Every patient has questions about their health or treatment, but care teams don’t have the capacity to be available around the clock — it’s a well-known fact that the healthcare workforce is stretched across large patient populations and experiencing burnout at unprecedented rates.
Memora Health’s digital health platform was created to address this problem, and on Tuesday, the San Francisco-based company announced the close of a $30 million funding round.
The round was led by General Catalyst and included investments from Northwell Holdings, NorthShore – Edward-Elmhurst Health, Andreessen Horowitz, Transformation Capital and Frist Cressey Ventures. The financing round brings Memora’s total funding to date to $80.5 million.
The company was founded in 2017 out of Harvard Innovation Labs and Y Combinator to address the massive patient communication challenges and care navigation gaps that exist in the current healthcare system, said Manav Sevak, Memora’s CEO and co-founder, in a recent interview.
Memora works with healthcare providers to understand how they manage a complex patient. The startup takes the provider’s workflow and digitizes it into automated touch points — such as reminders, digital screenings, educational information and follow-up visits — through text messaging with the patient.
Instead of patients “getting a 40-page booklet” on how to best care for themselves, they can get nudges at the right time to understand how they’re feeling, Sevak explained.
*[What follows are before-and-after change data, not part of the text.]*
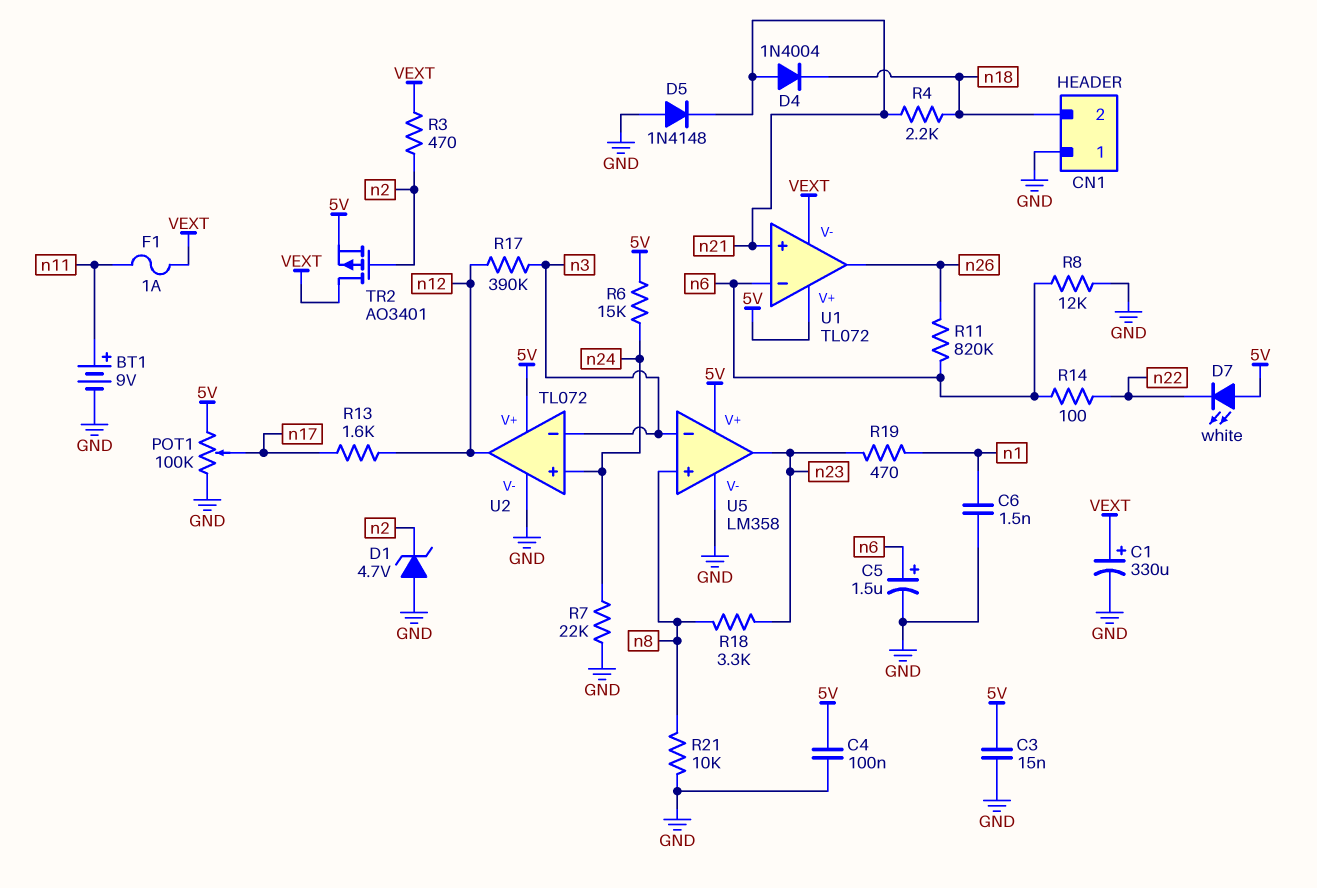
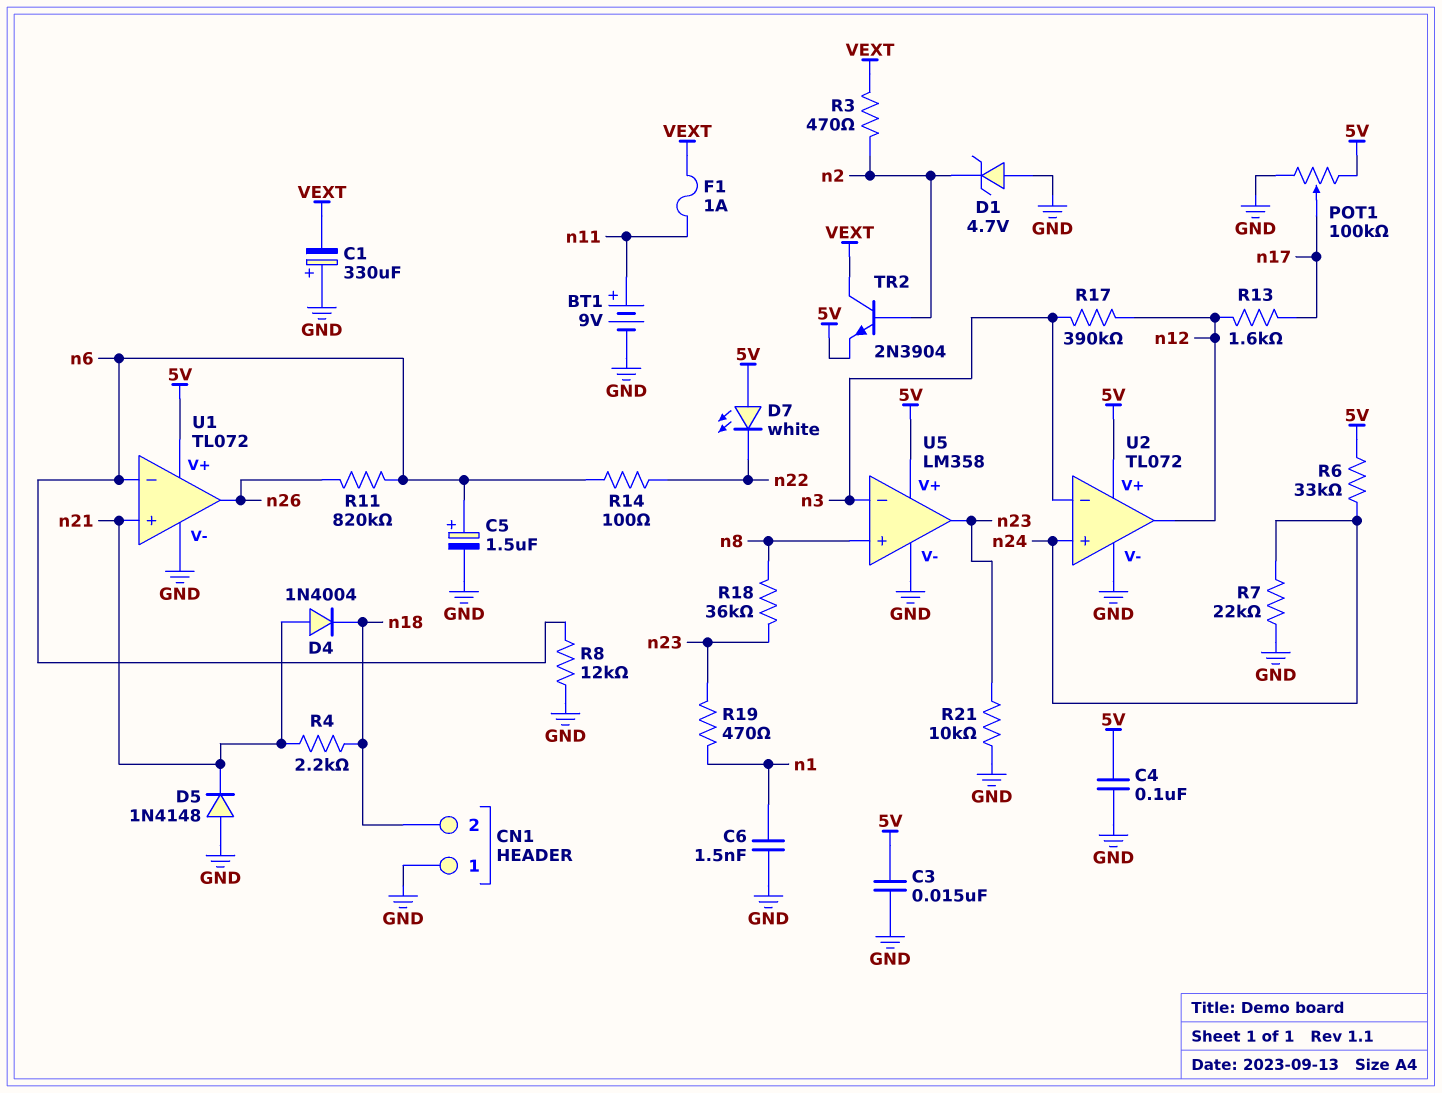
C1: 330uF (plus VEXT, minus GND) -> 330uF (plus GND, minus VEXT)
R6: 15k (5V, n24) -> 33k (5V, n24)
R18: 3.3k (n8, n23) -> 36k (n8, n23)
R21: 10k (GND, n8) -> 10k (GND, n23)
TR2: PMOS AO3401 (G n2, D VEXT, S 5V) -> NPN 2N3904 (B n2, C VEXT, E 5V)
U1 pin V-: VEXT -> GND

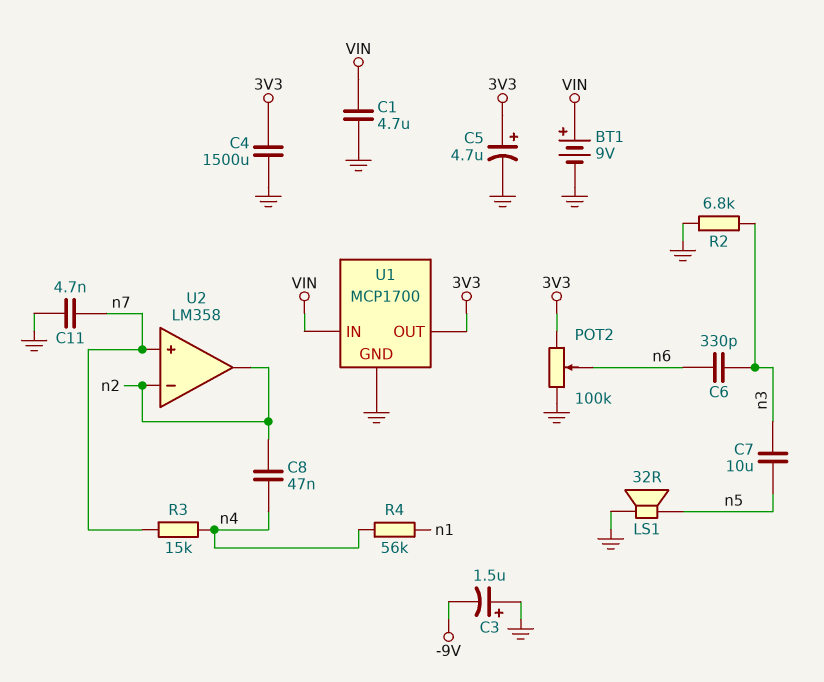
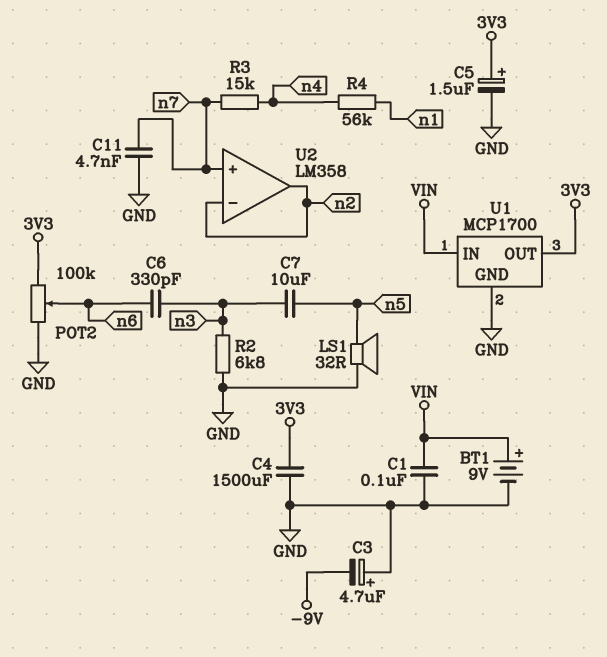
C1: 4.7uF (GND, VIN) -> 100nF (GND, VIN)
C3: 1.5uF (plus GND, minus -9V) -> 4.7uF (plus GND, minus -9V)
C5: 4.7uF (plus 3V3, minus GND) -> 1.5uF (plus 3V3, minus GND)
C8: 47nF (n2, n4) -> none

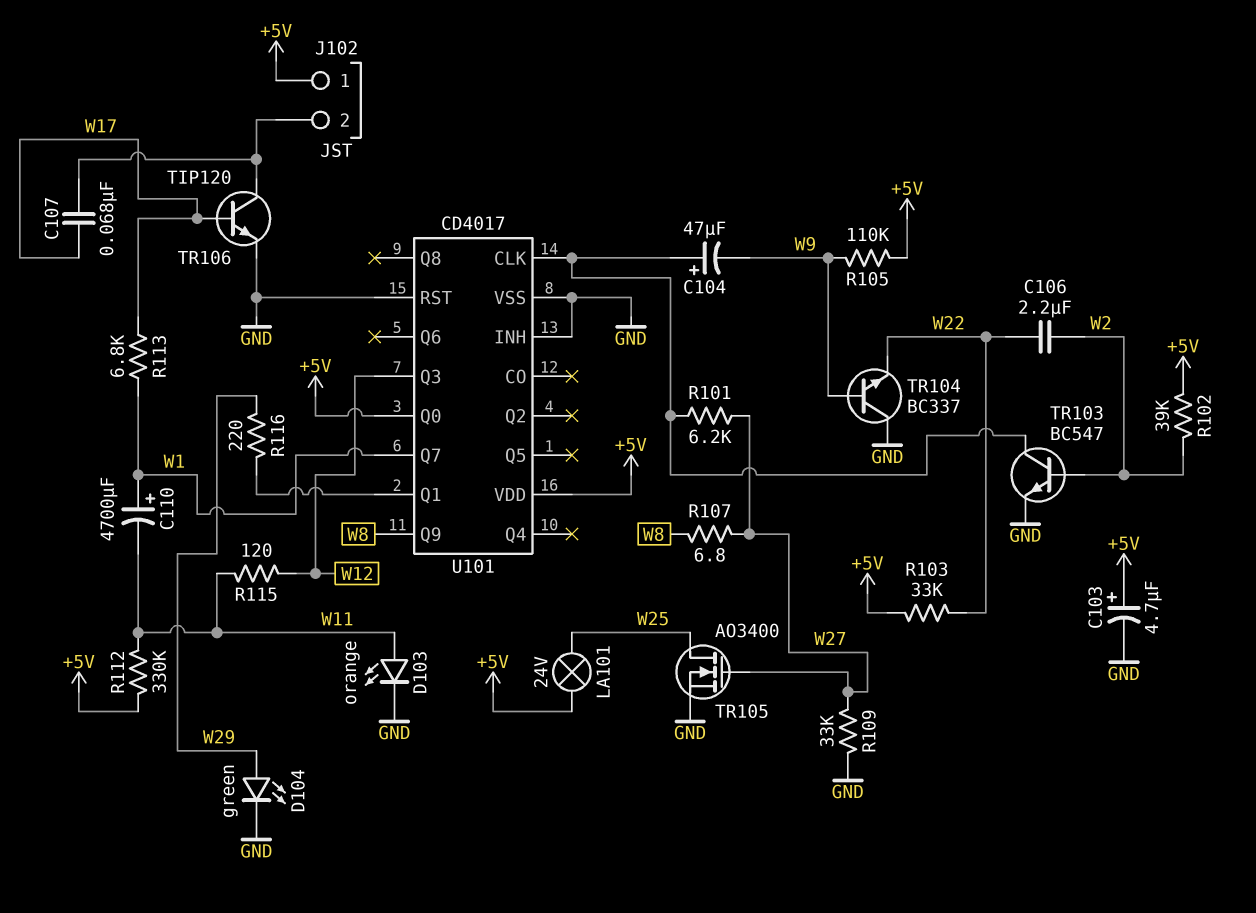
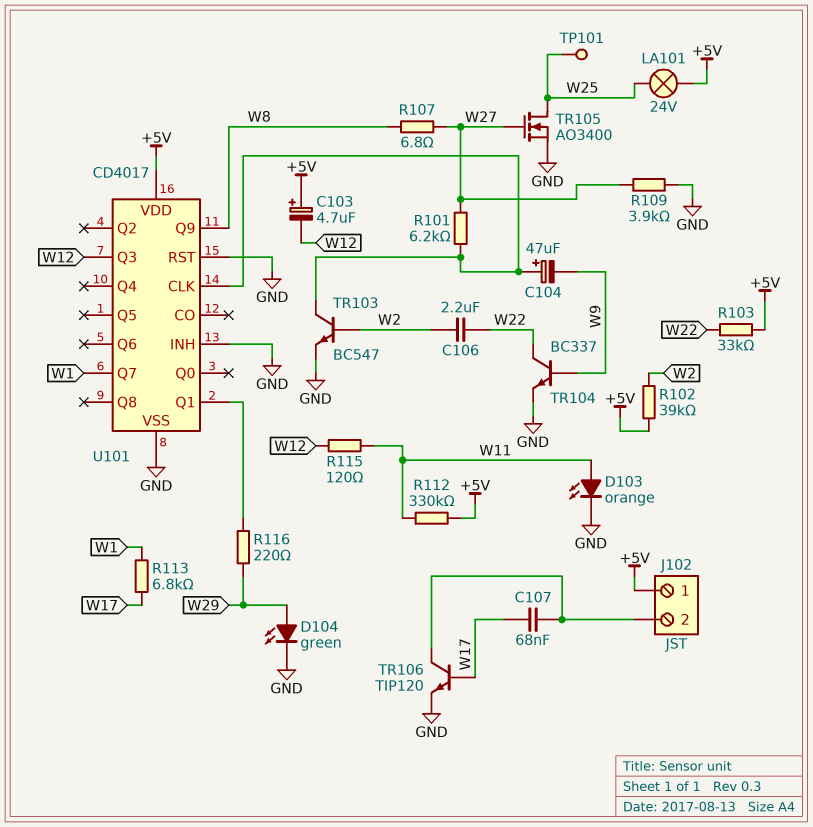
C103: 4.7uF (plus +5V, minus GND) -> 4.7uF (plus +5V, minus W12)
C110: 4700uF (plus W1, minus W11) -> none
R105: 110k (+5V, W9) -> none
R109: 33k (GND, W27) -> 3.9k (GND, W27)
TP101: none -> test point (W25)
TR104: NPN BC337 (B W9, C GND, E W22) -> NPN BC337 (B W9, C W22, E GND)
U101 pin Q0: +5V -> none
This way, only the most urgent concerns get elevated to care teams.
Memora’s platform eliminates “the mundane tasks that keep healthcare providers shackled to their computer screens” by handling patient symptom triage, treatment guidance and education, Sevak said.
Automating touch points can ease clinician burnout, as well as free up care teams so they can focus on the patients who need them the most, Sevak argued. About 60-70% of healthcare workflows can be digitized or systemized, he added.
“We help healthcare organizations reduce burnout and improve productivity by enabling them to use their clinical resources more effectively to right-size care. This also modernizes how they manage their patients and supports a new way of meeting patients where they are,” Sevak declared.
Memora’s texting-based programs are tailored to the patient’s situation, whether they are preparing for surgery, managing a cancer diagnosis or just gave birth to a baby.
Insights from Memora’s text messaging conversations get integrated into the electronic health record so that care teams can access them. Clinicians can see message histories and jump seamlessly into the conversation with the patient to coordinate care if needed, Sevak explained.
Memora sells its product mainly to health systems, but the company is also “exploring opportunities” with health plans and digital health companies, he stated. Some of Memora’s health system customers include Mayo Clinic, Penn Medicine, Northwell Health, Boston Medical Center, Moffitt Cancer Center, Virtua Health and NorthShore – Edward-Elmhurst Health.
“Our initial underlying thesis for building Memora was the idea that as more and more practices and health systems moved care outside the hospital … they struggled to make this transition effectively. It’s simply a different mechanism of doing business. In addition, we have seen many health systems struggle with the lack of cohesion from one billing solution to another for patient monitoring, another for patient communication, and so on,” Sevak said.
But Memora isn’t the only digital health platform that offers text messaging services for patient engagement — there’s also companies like Conversa Health and Twistle.
Sevak thinks Memora sets itself apart from the competition because its platform is a “true enterprise solution” with several different programs, including ones for surgical care, chronic condition management and maternal care.
“For health systems looking to consolidate their investments, Memora’s breadth and scalability have really differentiated us from point solutions that focus on a single clinical area or experience,” he said.